Library success; film, basketball
Date posted: November 12, 2013
Cameron Duff, executive director of the Fulmer Public Library, says more than $55,000 was raised Saturday night during the annual Friends of the Library auction. As always, it was a big deal, a packed house and a festive one.
The last week of the 2013 Sheridan Film Festival is tomorrow. Centennial Theatre owner Bill Campbell wraps up his 10-week dose of engagingly, different independent film with “The Summit.” The film is “a pulse pounding success,” says The New York Times regarding the 2008 mission of 22 climbers to ascend K2.
The film is footage of the climb, after-the-fact interviews, and reenactments. It’s the winner of several Sundance Film Festival Awards from 2013.
Showtimes Wednesday are 4:30 p.m. and 7:15 p.m.
Speaking of “packed houses”……..
Sheridan College’s Bruce Hoffman Golden Dome was rocking Friday night when the University of Wyoming Cowgirls basketball team hosted Montana State-Northern. The sense in the crowd was that UW would easily prevail, and eventually did so, 71-57, but the scrappy Skylights gave the Cowgirls all they could handle for about 35 minutes. Twice in the second half, the lead was one point; often it was four points or less.
Sheridan’s Kayla Woodward, a junior who starred at Sheridan High School, put in 15 points and grabbed 11 rebounds. Dayton’s Fallon Lewis added 11. And Kaitlyn Mileto popped the nets for 27 points, often at critical times stopping Northern rallies. She led all scorers.
Dept. of incidental info……..
The original “Star Trek” made its television debut on Sept. 2, 1969. It ran on NBC for only three years and never placed better than No. 52 in the Nielsen ratings. Despite that, the series spawned five more TV series, 12 movies and numerous books, games, toys and other products.

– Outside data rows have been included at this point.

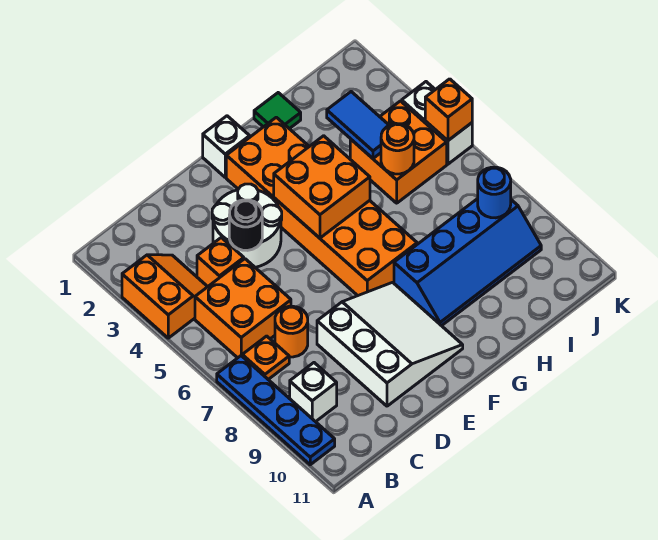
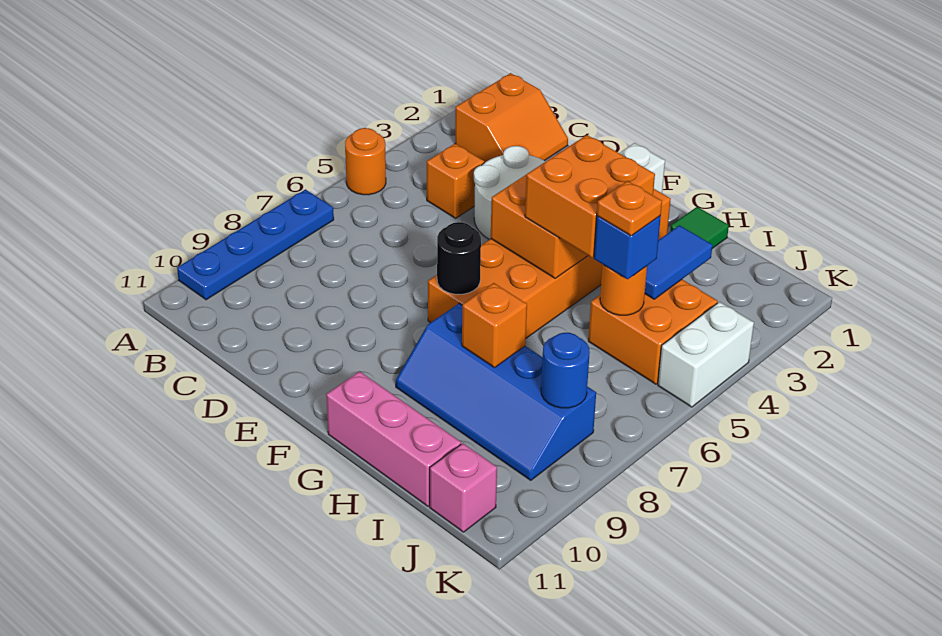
orange slope A3:B4 level 1 top A -> orange slope B1:C2 level 1 top B
orange brick B5:C6 level 1 -> orange brick G4:H5 level 3
orange plate B7 level 1 -> orange plate I5 level 4
white brick B9 level 1 -> none
orange round brick C7 level 1 -> orange round brick A5 level 1
black round brick D4 level 2 -> black round brick F7 level 2
white slope D8:F10 level 1 top D -> none
none -> pink brick G11:I11 level 1
none -> blue brick I5 level 3
none -> pink brick J11 level 1
orange brick K5 level 2 -> orange brick H8 level 2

“Let’s open up another can of quarterback,” Chicago Bears defensive coordinator Buddy Ryan would say to his defensive unit, after sending the opposing quarterback off the field, injured and welcoming his backup. His Bears were en route to winning the Super Bowl XX (Jan. 26, 1986). They thoroughly whipped New England, 46-10.
Author Rich Cohen has written a terrific book “Monsters: The 1985 Chicago Bears” about the NFL’s humble beginnings, through the eyes of one of its founders, the Bears’ George Halas, and about the 1985 Bears, a team that went 15-1, one of the best teams ever. Head coach Mike Ditka didn’t speak with Ryan, a defensive innovator that changed the game; they were bitter enemies. Cohen also profiles the wacky characters that made up the team – the buttoned-up, but hard-hitting safeties, Gary Fencik and Doug Plank; quarterback Jim McMahon, who often played hurt while playing all-out; Walter ‘Sweetness’ Payton and William ‘Refrigerator’ Perry. Defensive linemen Dan Hampton and Steve McMichael often shut teams down cold. The team was supposed to run off a number of Super Bowl titles, but didn’t – and Cohen explains why.
It’s a good and available from our local bookstore, Sheridan Stationery, Books and Gallery.